- **Extract provided**
■ ■ ■ ■ ■
If anyone had told me that my very different young adult twins would BOTH venture out of our nest into the movie business, I’d have said: “Impossible!”
Matt and Samantha are NOT your garden variety fraternal twins, separated only by gender. My daughter’s early childhood diagnosis of an autistic spectrum disorder caused my twins to grow up in vastly different worlds. While Samantha struggled academically and socially in special schools, Matt enrolled in a gifted program and made friends easily. Samantha was endlessly jealous of her brother; Matt was forever embarrassed by his sister. Still, they always loved each other, but mostly from a distance—the greater, the better—to maintain family peace.
Flash forward to age 22, when Samantha was cast as the female lead in a film, Keep the Change, and“discovered” at the JCC’s Adaptations Program for young adults with disabilities. At the same time, Matt graduated from Vassar as a film major and began working seriously on a screenplay with a friend he met in rehab –after both of them became sober. He had joked about his twin sister getting the first screen credit, but he was truly proud of her success (and perhaps even the tiniest bit jealous?)
However, the pendulum swung back when Samantha graduated from Pace and was unable to find any job, internship or volunteer position for an entire year. The script Matt and his friend’s had written about rehab was presented and rejected by every television network. End of story, right?
Hardly! Matt and his friend, Nick, spent a year rewriting their television script into a feature film called Being Charlie, which was sold to Castle Rock Entertainment. They labored over revisions while waiting and hoping for financing. Finally, in February 2015, their dream came true when the financing fell into place and Rob Reiner signed on as director; it seemed almost too good to be true, like winning the lottery twice, but hey, sometimes “you gotta believe.”
■ ■ ■ ■ ■
- **Provided data**

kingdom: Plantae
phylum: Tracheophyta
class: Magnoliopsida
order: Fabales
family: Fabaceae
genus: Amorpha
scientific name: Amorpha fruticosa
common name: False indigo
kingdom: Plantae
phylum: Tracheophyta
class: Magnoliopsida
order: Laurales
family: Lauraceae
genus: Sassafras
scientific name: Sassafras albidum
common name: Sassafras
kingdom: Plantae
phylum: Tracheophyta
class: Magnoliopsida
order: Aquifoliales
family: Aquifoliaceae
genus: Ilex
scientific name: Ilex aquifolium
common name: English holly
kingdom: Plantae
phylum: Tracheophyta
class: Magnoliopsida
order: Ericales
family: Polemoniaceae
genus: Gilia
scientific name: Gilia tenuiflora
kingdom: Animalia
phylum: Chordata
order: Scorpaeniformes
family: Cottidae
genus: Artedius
■ ■ ■ ■ ■
- **Activity 1**
Answer these from the piece about the twins:
(a) What is the title of the film in which Samantha was cast as the female lead?
(b) Which college did Matt graduate from, and what was his major?
(c) Which company bought the feature film Being Charlie?
- **Activity 2**
Copy the stretch of the piece about the twins from "Matt and Samantha" through "maintain family peace." word for word.

- **Response area 1**
(a) Keep the Change
(b) Vassar, as a film major
(c) Castle Rock Entertainment

- **Response area 2**
Matt and Samantha are NOT your garden variety fraternal twins, separated only by gender. My daughter’s early childhood diagnosis of an autistic spectrum disorder caused my twins to grow up in vastly different worlds. While Samantha struggled academically and socially in special schools, Matt enrolled in a gifted program and made friends easily. Samantha was endlessly jealous of her brother; Matt was forever embarrassed by his sister. Still, they always loved each other, but mostly from a distance—the greater, the better—to maintain family peace.